How to complete this task:
Here are the records. Write out exactly the lines between the one holding "left eye: (306, 69)" and the one holding "right elbow: (204, 271)", inclusive.

Input records:
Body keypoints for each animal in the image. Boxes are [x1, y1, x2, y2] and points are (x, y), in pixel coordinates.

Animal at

* * *

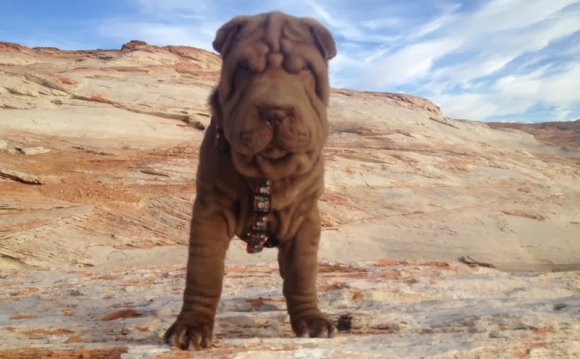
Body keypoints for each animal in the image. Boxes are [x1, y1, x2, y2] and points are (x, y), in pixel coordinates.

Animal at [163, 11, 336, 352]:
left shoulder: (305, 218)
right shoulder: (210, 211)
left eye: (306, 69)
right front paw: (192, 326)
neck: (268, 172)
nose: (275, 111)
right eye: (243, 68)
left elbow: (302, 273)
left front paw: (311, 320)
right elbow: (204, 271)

---

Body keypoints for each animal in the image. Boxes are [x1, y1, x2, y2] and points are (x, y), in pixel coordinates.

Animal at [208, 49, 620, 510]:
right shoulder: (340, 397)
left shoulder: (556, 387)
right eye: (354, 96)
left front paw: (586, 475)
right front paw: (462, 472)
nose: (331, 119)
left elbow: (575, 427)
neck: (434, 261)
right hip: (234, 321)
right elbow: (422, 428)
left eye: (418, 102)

Output for this exercise:
left eye: (306, 69)
right front paw: (192, 326)
neck: (268, 172)
nose: (275, 111)
right eye: (243, 68)
left elbow: (302, 273)
left front paw: (311, 320)
right elbow: (204, 271)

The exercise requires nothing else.